-- Data for this exercise follows --

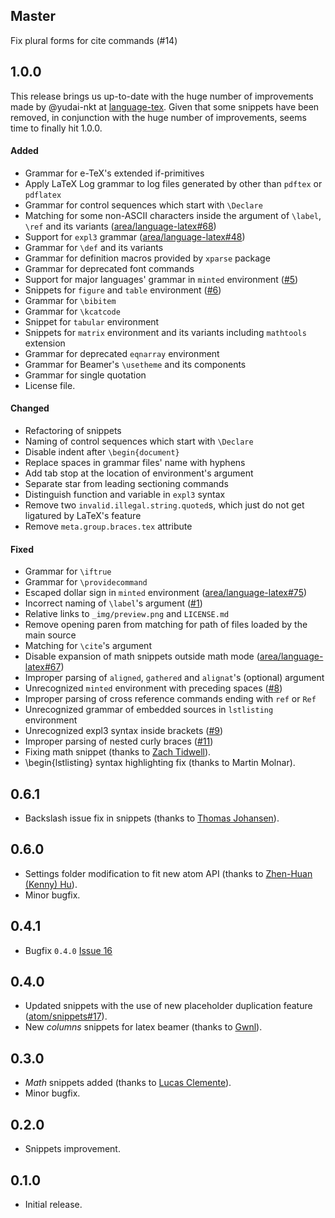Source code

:
## Master

Fix plural forms for cite commands (#14)

## 1.0.0

This release brings us up-to-date with the huge number of improvements made by @yudai-nkt at [language-tex](https://github.com/yudai-nkt/language-tex). Given that some snippets have been removed, in conjunction with the huge number of improvements, seems time to finally hit 1.0.0.

#### Added
- Grammar for e-TeX's extended if-primitives
- Apply LaTeX Log grammar to log files generated by other than `pdftex` or `pdflatex`
- Grammar for control sequences which start with `\Declare`
- Matching for some non-ASCII characters inside the argument of `\label`, `\ref` and its variants ([area/language-latex#68](https://github.com/area/language-latex/issues/68))
- Support for `expl3` grammar ([area/language-latex#48](https://github.com/area/language-latex/issues/48))
- Grammar for `\def` and its variants
- Grammar for definition macros provided by `xparse` package
- Grammar for deprecated font commands
- Support for major languages' grammar in `minted` environment ([#5](https://github.com/yudai-nkt/language-tex/pull/5))
- Snippets for `figure` and `table` environment ([#6](https://github.com/yudai-nkt/language-tex/pull/6))
- Grammar for `\bibitem`
- Grammar for `\kcatcode`
- Snippet for `tabular` environment
- Snippets for `matrix` environment and its variants including `mathtools` extension
- Grammar for deprecated `eqnarray` environment
- Grammar for Beamer's `\usetheme` and its components
- Grammar for single quotation
- License file.

#### Changed
- Refactoring of snippets
- Naming of control sequences which start with `\Declare`
- Disable indent after `\begin{document}`
- Replace spaces in grammar files' name with hyphens
- Add tab stop at the location of environment's argument
- Separate star from leading sectioning commands
- Distinguish function and variable in `expl3` syntax
- Remove two `invalid.illegal.string.quoted`s, which just do not get ligatured by LaTeX's feature
- Remove `meta.group.braces.tex` attribute

#### Fixed
- Grammar for `\iftrue`
- Grammar for `\providecommand`
- Escaped dollar sign in `minted` environment ([area/language-latex#75](https://github.com/area/language-latex/issues/75))
- Incorrect naming of `\label`'s argument ([#1](https://github.com/yudai-nkt/language-tex/pull/1))
- Relative links to `_img/preview.png` and `LICENSE.md`
- Remove opening paren from matching for path of files loaded by the main source
- Matching for `\cite`'s argument
- Disable expansion of math snippets outside math mode ([area/language-latex#67](https://github.com/area/language-latex/issues/67))
- Improper parsing of `aligned`, `gathered` and `alignat`'s (optional) argument
- Unrecognized `minted` environment with preceding spaces ([#8](https://github.com/yudai-nkt/language-tex/pull/8))
- Improper parsing of cross reference commands ending with `ref` or `Ref`
- Unrecognized grammar of embedded sources in `lstlisting` environment
- Unrecognized expl3 syntax inside brackets ([#9](https://github.com/yudai-nkt/language-tex/issues/9))
- Improper parsing of nested curly braces ([#11](https://github.com/yudai-nkt/language-tex/issues/11))
- Fixing math snippet (thanks to [Zach Tidwell](https://github.com/hzach)).
- \begin{lstlisting} syntax highlighting fix (thanks to Martin Molnar).


## 0.6.1
* Backslash issue fix in snippets (thanks to [Thomas Johansen](https://github.com/thomasjo)).

## 0.6.0
* Settings folder modification to fit new atom API (thanks to [Zhen-Huan (Kenny) Hu](https://github.com/akanosora)).
* Minor bugfix.

## 0.4.1
* Bugfix `0.4.0` [Issue 16](https://github.com/area/language-latex/issues/16)

## 0.4.0
* Updated snippets with the use of new placeholder duplication feature ([atom/snippets#17](https://github.com/atom/snippets/issues/17)).
* New _columns_ snippets for latex beamer (thanks to [Gwnl](https://github.com/Gwnl)).

## 0.3.0
* _Math_ snippets added (thanks to [Lucas Clemente](https://github.com/lucas-clemente)).
* Minor bugfix.

## 0.2.0
* Snippets improvement.

## 0.1.0
* Initial release.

-- Data for this exercise concluded --

Would you filter the entries above and keep each line that has the word "with"?

▶ Response box:
This release brings us up-to-date with the huge number of improvements made by @yudai-nkt at [language-tex](https://github.com/yudai-nkt/language-tex). Given that some snippets have been removed, in conjunction with the huge number of improvements, seems time to finally hit 1.0.0.
- Grammar for control sequences which start with `\Declare`
- Naming of control sequences which start with `\Declare`
- Replace spaces in grammar files' name with hyphens
- Unrecognized `minted` environment with preceding spaces ([#8](https://github.com/yudai-nkt/language-tex/pull/8))
- Improper parsing of cross reference commands ending with `ref` or `Ref`
* Updated snippets with the use of new placeholder duplication feature ([atom/snippets#17](https://github.com/atom/snippets/issues/17)).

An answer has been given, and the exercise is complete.